Collected data
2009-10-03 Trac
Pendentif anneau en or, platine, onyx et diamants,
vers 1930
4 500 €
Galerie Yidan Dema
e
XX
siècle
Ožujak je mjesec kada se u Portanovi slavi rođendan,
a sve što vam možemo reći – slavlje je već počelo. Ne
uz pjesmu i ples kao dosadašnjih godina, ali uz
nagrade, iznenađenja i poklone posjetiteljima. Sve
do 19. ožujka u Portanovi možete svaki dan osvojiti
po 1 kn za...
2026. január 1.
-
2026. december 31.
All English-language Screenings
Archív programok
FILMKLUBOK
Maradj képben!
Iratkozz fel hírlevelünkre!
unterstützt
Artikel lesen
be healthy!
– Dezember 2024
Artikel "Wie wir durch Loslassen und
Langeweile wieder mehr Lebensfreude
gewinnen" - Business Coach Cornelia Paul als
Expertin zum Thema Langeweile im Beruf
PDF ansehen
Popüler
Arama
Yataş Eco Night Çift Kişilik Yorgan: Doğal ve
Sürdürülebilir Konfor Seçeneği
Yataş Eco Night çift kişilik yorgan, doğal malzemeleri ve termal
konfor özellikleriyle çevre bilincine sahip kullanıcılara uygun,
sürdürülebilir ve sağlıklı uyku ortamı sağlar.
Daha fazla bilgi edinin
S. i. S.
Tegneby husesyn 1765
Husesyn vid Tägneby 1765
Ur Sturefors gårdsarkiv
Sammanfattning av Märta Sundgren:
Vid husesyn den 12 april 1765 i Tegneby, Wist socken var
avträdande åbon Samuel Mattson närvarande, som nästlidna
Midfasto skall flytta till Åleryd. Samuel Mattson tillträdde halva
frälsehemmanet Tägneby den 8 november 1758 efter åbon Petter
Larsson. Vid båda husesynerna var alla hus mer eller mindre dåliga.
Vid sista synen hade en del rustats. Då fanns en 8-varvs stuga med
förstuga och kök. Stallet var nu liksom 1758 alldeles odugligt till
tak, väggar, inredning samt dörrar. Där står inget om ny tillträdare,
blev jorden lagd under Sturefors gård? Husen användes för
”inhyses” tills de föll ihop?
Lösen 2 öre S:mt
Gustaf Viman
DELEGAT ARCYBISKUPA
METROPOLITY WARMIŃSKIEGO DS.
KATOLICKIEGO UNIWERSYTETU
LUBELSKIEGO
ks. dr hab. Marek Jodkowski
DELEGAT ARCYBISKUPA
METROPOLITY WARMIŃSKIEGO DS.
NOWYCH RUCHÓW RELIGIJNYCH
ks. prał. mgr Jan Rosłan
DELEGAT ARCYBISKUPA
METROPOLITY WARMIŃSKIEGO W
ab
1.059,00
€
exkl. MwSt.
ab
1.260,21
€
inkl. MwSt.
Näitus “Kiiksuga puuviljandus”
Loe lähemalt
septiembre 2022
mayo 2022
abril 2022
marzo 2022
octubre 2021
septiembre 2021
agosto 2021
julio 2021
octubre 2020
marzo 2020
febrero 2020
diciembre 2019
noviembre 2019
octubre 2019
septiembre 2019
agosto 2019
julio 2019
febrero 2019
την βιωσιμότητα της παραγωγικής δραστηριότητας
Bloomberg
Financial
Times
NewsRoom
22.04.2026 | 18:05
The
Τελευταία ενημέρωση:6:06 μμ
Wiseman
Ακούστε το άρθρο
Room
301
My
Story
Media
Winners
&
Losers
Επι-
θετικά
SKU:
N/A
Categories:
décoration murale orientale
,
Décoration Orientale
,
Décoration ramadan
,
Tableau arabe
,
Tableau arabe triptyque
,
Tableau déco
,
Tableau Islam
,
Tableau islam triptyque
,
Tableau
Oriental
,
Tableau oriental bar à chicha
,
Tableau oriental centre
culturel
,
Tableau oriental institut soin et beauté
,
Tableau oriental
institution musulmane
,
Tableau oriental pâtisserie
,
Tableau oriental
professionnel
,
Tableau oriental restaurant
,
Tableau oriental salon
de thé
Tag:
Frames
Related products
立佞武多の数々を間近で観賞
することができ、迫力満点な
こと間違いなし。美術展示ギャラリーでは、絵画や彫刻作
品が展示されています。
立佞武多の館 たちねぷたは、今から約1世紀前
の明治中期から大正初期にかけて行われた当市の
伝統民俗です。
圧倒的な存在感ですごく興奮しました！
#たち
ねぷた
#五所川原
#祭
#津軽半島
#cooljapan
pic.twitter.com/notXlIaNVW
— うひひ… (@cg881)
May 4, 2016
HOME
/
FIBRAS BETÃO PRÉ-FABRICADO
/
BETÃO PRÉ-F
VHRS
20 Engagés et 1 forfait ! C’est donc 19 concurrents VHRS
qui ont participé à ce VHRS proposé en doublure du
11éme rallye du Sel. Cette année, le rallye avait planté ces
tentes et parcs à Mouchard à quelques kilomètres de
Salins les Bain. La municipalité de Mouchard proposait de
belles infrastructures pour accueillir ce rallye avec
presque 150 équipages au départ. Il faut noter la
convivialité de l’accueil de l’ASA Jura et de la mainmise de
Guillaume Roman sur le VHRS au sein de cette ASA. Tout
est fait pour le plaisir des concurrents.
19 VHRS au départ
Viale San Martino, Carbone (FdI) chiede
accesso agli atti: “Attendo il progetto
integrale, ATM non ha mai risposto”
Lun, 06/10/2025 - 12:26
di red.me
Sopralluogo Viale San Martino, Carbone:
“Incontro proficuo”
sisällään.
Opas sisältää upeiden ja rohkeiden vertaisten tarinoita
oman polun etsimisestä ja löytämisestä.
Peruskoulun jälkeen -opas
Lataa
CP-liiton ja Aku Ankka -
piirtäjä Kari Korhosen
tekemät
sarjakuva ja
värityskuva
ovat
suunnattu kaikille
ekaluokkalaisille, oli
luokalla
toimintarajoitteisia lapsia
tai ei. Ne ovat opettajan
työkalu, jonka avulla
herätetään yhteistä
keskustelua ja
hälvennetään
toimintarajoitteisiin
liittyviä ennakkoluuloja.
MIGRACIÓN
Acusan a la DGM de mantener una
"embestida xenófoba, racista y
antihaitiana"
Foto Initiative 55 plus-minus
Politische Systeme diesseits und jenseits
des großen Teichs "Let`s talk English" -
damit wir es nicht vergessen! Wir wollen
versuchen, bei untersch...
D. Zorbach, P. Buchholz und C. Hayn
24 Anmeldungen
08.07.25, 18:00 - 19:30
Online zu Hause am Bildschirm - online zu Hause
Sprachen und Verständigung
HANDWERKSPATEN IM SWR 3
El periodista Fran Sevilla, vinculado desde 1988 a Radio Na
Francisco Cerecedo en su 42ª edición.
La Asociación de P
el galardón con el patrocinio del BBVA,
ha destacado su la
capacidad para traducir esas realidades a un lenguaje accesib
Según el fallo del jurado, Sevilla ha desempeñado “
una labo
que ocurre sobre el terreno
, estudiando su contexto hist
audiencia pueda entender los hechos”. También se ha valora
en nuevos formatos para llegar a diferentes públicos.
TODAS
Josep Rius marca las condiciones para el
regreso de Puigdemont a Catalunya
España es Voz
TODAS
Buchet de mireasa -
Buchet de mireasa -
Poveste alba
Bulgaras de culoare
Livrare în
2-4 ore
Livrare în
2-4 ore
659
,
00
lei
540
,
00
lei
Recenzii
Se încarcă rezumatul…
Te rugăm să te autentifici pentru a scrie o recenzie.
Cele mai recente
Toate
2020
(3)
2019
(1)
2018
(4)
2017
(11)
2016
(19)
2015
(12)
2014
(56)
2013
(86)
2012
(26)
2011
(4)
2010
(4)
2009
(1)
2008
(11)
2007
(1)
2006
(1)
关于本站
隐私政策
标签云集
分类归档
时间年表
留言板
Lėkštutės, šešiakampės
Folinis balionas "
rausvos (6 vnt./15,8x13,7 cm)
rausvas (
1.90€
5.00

*WHAT YOU ARE ASKED TO DO*: Turn the data, from its first line through the line containing "avträdande åbon Samuel", inclusive, into a Markdown table with the columns "No." and "Line", leaving out blank lines.

*ANSWER TO THE PROBLEM*:
| No. | Line |
|---|---|
| 1 | 2009-10-03 Trac |
| 2 | Pendentif anneau en or, platine, onyx et diamants, |
| 3 | vers 1930 |
| 4 | 4 500 € |
| 5 | Galerie Yidan Dema |
| 6 | e |
| 7 | XX |
| 8 | siècle |
| 9 | Ožujak je mjesec kada se u Portanovi slavi rođendan, |
| 10 | a sve što vam možemo reći – slavlje je već počelo. Ne |
| 11 | uz pjesmu i ples kao dosadašnjih godina, ali uz |
| 12 | nagrade, iznenađenja i poklone posjetiteljima. Sve |
| 13 | do 19. ožujka u Portanovi možete svaki dan osvojiti |
| 14 | po 1 kn za... |
| 15 | 2026. január 1. |
| 16 | - |
| 17 | 2026. december 31. |
| 18 | All English-language Screenings |
| 19 | Archív programok |
| 20 | FILMKLUBOK |
| 21 | Maradj képben! |
| 22 | Iratkozz fel hírlevelünkre! |
| 23 | unterstützt |
| 24 | Artikel lesen |
| 25 | be healthy! |
| 26 | – Dezember 2024 |
| 27 | Artikel "Wie wir durch Loslassen und |
| 28 | Langeweile wieder mehr Lebensfreude |
| 29 | gewinnen" - Business Coach Cornelia Paul als |
| 30 | Expertin zum Thema Langeweile im Beruf |
| 31 | PDF ansehen |
| 32 | Popüler |
| 33 | Arama |
| 34 | Yataş Eco Night Çift Kişilik Yorgan: Doğal ve |
| 35 | Sürdürülebilir Konfor Seçeneği |
| 36 | Yataş Eco Night çift kişilik yorgan, doğal malzemeleri ve termal |
| 37 | konfor özellikleriyle çevre bilincine sahip kullanıcılara uygun, |
| 38 | sürdürülebilir ve sağlıklı uyku ortamı sağlar. |
| 39 | Daha fazla bilgi edinin |
| 40 | S. i. S. |
| 41 | Tegneby husesyn 1765 |
| 42 | Husesyn vid Tägneby 1765 |
| 43 | Ur Sturefors gårdsarkiv |
| 44 | Sammanfattning av Märta Sundgren: |
| 45 | Vid husesyn den 12 april 1765 i Tegneby, Wist socken var |
| 46 | avträdande åbon Samuel Mattson närvarande, som nästlidna |